Republican Governor Learns Downside of Being Part of Republican Party

New Jersey governor Chris Christie delivered one of his trademark rants today, this time aimed at House Republicans who declined to hold a vote on an aid bill that would give his state lots of money to deal with the aftermath of Hurricane Sandy. The obvious point to make about this is that maybe it serves Christie right. He certainly has no reluctance to mock other people who want money, after all, so all that’s happening here is a Republican governor getting a faceful of his own Republican medicine.
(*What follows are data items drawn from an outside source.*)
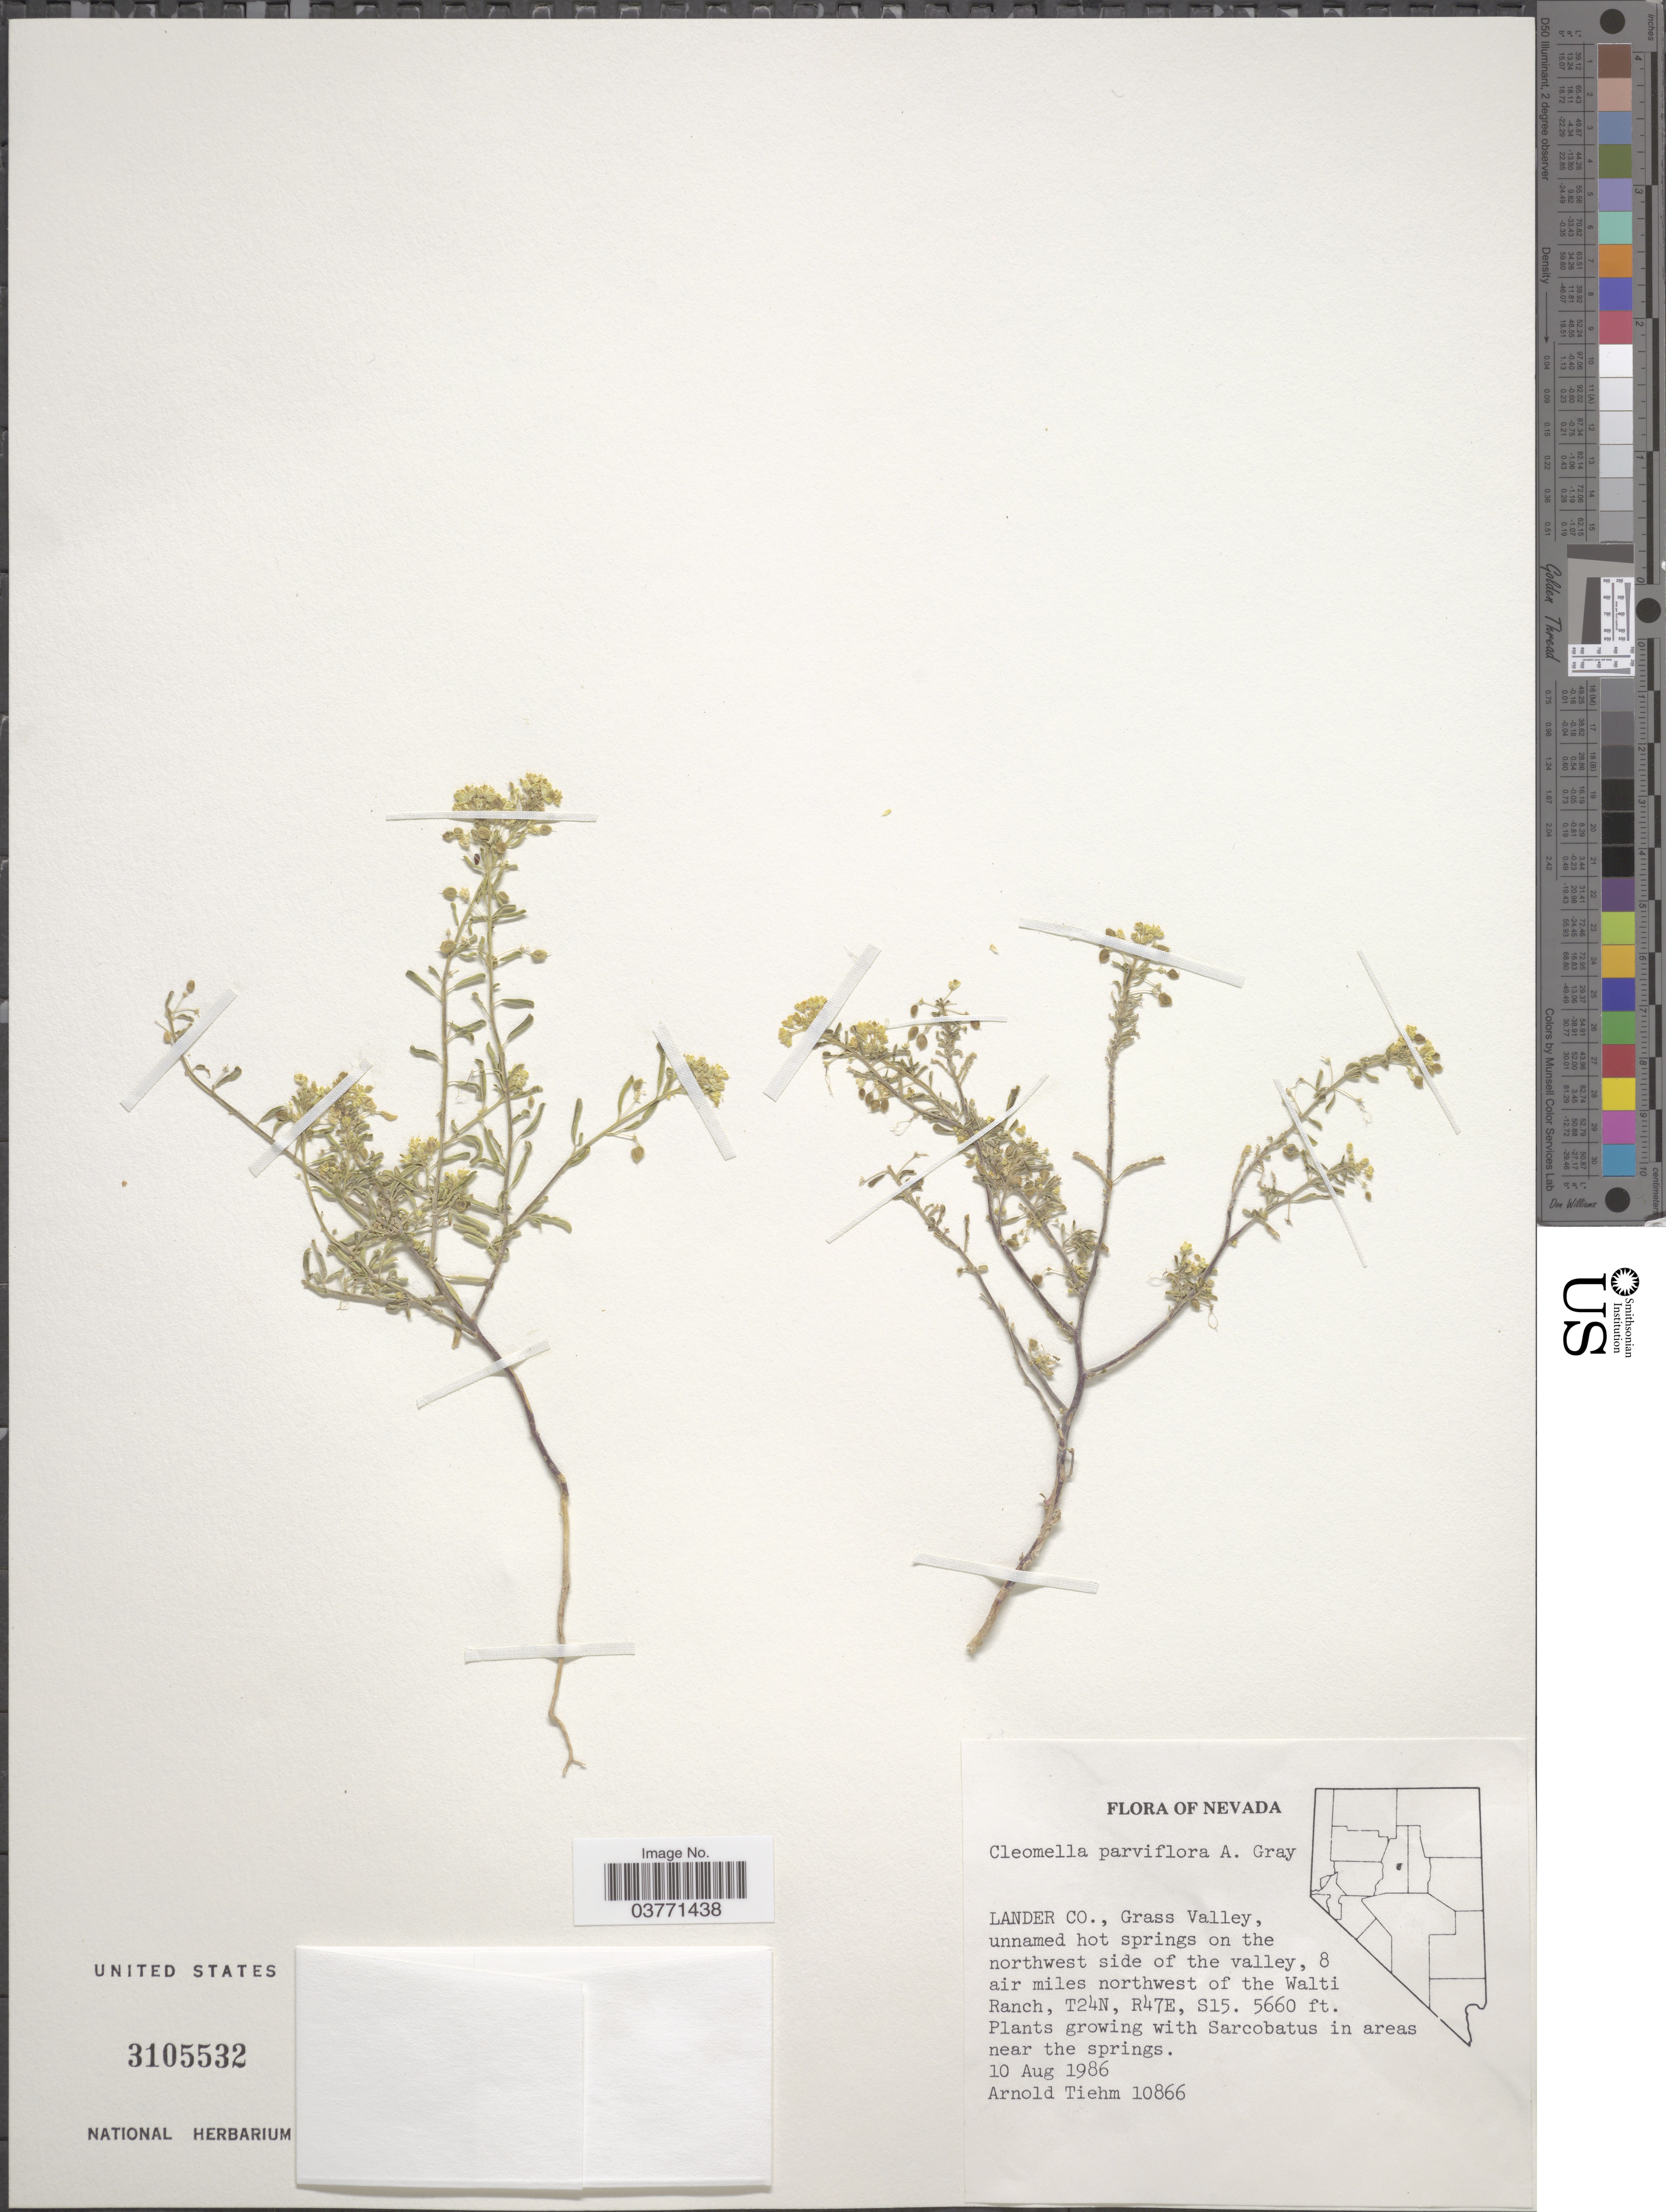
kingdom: Plantae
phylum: Tracheophyta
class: Magnoliopsida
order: Brassicales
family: Cleomaceae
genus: Cleomella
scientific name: Cleomella parviflora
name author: A. Gray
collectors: A. Tiehm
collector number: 10866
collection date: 1986-08-10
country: United States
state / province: Nevada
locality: Lander Co., Grass Valley, unnamed hot springs on the northwest side of the valley, 8 air miles northwest of the Walti Ranch, T24N, R47E, S15.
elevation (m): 1725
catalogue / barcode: US 3105532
But Dave Weigel points out another interesting tidbit. The House Republican leadership apparently tried to pass the bill by engaging in a bit of vote-counting strategery, splitting the aid bill into two parts that they hoped could pass with two different majorities:

But instead of explaining this, Republicans allowed a familiar narrative — oh, the bill’s full of pork and waste! — to creep out. Christie mocks the narrative in the single boldest part of this rant. The “pork,” he points out, was $600 million in a total $60 billion package — one percent of the total. The Republicans who got angry about that, he says, are dupes. “Those guys should spend a little more time reading the information we send and a little less time reading the talking points sent by their staff.”

That’s quite an ask. Making fun of waste in an omnibus bill is one of the GOP’s most effective tactics. It was key to the strategy against the 2009 stimulus bill, making the “porkiest” parts of the bill famous, then forcing Democrats to denounce them, creating an impression of disarray and shame. And here Christie admits that it’s a sort of cheap argument, not worth sinking legislation over.

Republicans rail endlessly about trivial expenditures, mostly as a way of avoiding putting their money where their mouths are. Over the past two weeks, reporters have routinely asked John Boehner for details about what cuts he wanted as part of a fiscal cliff deal, and he just as routinely refused to answer. Mitt Romney did the same thing over an entire campaign. The problem is that real cuts are politically unpopular, and they know it. So instead they ban earmarks, complain about foreign aid, give out silly awards for allegedly silly research projects, and kvetch about “waste, fraud, and abuse.” That last item has been abused so often that it’s little more than an inside-the-Beltway joke these days.

In any case, Christie is now being hoist by the same tea-party petard that’s responsible for making him famous in the first place. Ditto for the House Republican leadership, which tried to figure out a clever way to pass the bill, but ended up a victim to the same kind of anti-pork nonsense that they usually save for Democrats. Live by the sword, die by the sword.

POSTSCRIPT: Speaking of all this, I decided to look up “hoist by his own petard” for the first time today. I had always vaguely assumed that a petard was something like a belt or a pair of suspenders. But no: it’s an explosive device. If you are hoist by your own petard, it means your bomb went off in your face and blew you skyward. You learn something new every day.